### Document excerpt
______________________________

The world’s biggest container lines are on course to post profits in 2022 that will top last year’s record by 73%, according to a new forecast, buoyed by logistics and labor strains that are squeezing capacity amid sustained US demand for imports.

Net income this year will likely reach $256 billion based on the 11 carriers monitored by industry veteran John McCown, the founder of Blue Alpha Capital. That’s an increase of $36 billion from his prior estimate in April and roughly equivalent to the gross domestic product of Portugal. The figure last year hit an all-time high of $148 billion, according to McCown.

“These profit increases are being driven by continuing increases in the rates in contracts that cover the large majority of loads actually moving on ships,” he said in an email. Even though spot rates have declined all year, they represent a small fraction of overall seaborne freight costs, McCown added.

Two years of economic disruptions have transformed an industry that carries about 80% of global merchandise trade from a perennial money loser into one of the pandemic’s most surprising financial successes. Some are investing the cash influx in new ships with cleaner-burning engines and more digital links to land-based computer networks.

The turn of fortunes, however, is fueling critics beyond the customers of ocean freight as inflation grips economies from Australia to Germany and politicians look for scapegoats. Some governments are increasing their scrutiny of shipping companies’ profits in defense of logistics workers whose livelihoods aren’t seeing a similar lift.

In the UK, dockworkers at the country’s busiest container port are upset about wage gains that inflation is outpacing, so they’re threatening to strike later this month.

On the West Coast of the US, longshoremen union leaders kicked off ongoing contract talks in May by blaming “foreign-owned, billion-dollar shipping companies that gouged American businesses by charging them 10 times the usual shipping rates and have contributed toward the rise in inflation.”

As economies around the world slow in the third year of the pandemic and with Russia’s war in Ukraine worsening shipping snarls, the rising tide of profits was expected to recede for container carriers. But they’re proving more resilient than they have in recent history, where they’ve fallen victim to boom-and-bust cycles.

McCown is raising his outlook after a series of better-than-expected results for the second quarter were announced by some of the biggest shipping firms -- the latest of which was Taiwan’s Evergreen Marine Corp. on Friday.

Copenhagen-based A.P. Moller-Maersk A/S, the No. 2 player, earlier this month said it expects record profit of $31 billion in 2022. Hapag-Lloyd AG, ranked fifth, announced an improvement so strong that it now rivals Volkswagen AG as Germany’s most profitable company.

The windfall comes despite an almost 30% decline in spot shipping rates tracked by Drewry since the beginning of the year. That’s because only 10% of ocean freight travels under spot-market terms -- the rest moves based on contracts between carrier and cargo shipper that spell out rates and volumes for a year or more, according to McCown.

______________________________

### Record set
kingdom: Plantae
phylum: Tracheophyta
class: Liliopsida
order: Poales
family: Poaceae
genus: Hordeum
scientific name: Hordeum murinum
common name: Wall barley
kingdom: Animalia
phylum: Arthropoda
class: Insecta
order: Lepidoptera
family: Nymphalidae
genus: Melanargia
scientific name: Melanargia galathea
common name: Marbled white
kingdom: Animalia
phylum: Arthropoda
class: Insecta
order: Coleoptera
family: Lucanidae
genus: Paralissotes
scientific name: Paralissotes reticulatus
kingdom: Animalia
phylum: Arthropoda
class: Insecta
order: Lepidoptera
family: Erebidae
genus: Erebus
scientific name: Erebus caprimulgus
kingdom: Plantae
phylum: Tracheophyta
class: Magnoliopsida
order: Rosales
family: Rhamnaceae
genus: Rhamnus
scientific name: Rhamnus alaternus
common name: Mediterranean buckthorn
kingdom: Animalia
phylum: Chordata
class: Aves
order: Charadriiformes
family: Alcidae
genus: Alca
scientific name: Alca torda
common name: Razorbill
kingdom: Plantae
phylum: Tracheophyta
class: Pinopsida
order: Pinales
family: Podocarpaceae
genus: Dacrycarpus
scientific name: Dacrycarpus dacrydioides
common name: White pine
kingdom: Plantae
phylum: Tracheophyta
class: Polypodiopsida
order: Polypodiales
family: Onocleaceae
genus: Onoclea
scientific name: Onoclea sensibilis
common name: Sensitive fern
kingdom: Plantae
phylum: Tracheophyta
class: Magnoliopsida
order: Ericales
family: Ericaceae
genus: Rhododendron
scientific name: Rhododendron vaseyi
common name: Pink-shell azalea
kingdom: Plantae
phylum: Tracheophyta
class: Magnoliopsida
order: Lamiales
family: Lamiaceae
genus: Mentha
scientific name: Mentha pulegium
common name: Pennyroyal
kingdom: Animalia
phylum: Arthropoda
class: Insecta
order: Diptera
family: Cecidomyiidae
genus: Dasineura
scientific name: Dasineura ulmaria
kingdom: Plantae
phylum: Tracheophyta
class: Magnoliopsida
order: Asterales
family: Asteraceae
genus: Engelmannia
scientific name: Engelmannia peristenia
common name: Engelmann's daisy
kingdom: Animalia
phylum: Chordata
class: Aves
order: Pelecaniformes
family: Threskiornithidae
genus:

______________________________

### Problems to work on
1/ List every dollar figure in the article on container line profits.
2/ Extend the article on container line profits with a few paragraphs that pick up after its final sentence.

### Task-by-task answers
1/ $256 billion, $36 billion, $148 billion, $31 billion

2/
In McCown’s analysis, overall container-shipping pricing in the second quarter was 2.84 times higher than levels measured two years earlier. Average spot rates were 4.72 times higher, while contract rates are up 2.13 times.

Maersk said Aug. 3 that the average contract rate this year is expected to be $1,900 for a 40-foot container, an increase of $500 from its expectation at the end of the first quarter.

“The financial results published by the shipping lines show the impact of customers protecting their supply chains by negotiating long-term contracts,” according to a report Monday from UK-based Container Trade Statistics. “The fear of congestion in the supply chain has meant that corporates have chosen to play safe rather than risk a spot market.”

The container industry, where nine of the largest companies are concentrated into three alliances that share capacity on vessels, has also seen more pressure from governments for charging soaring rates while performing a service where on-time delivery tracked by Sea-Intelligence is hovering at 40%.

In July, France’s National Assembly narrowly rejected a tax on windfall profits targeting energy and transport companies.

Before the vote, Marseille-based CMA CGM SA -- the world’s third-biggest container line -- raised a rebate to 750 euros ($765) from 500 euros for shipments to France from Asia and added a discount on exports amid government pressure to curb inflation on household goods. 

In the US, President Joe Biden has blasted the container carriers -- the largest of which are based in Asia and Europe. In June, he signed the Ocean Shipping Reform Act, a law passed with bipartisan support that directs the Federal Maritime Commission to prevent carriers from unreasonably refusing to fill open cargo space with US exports and investigate late fees charged by the container lines.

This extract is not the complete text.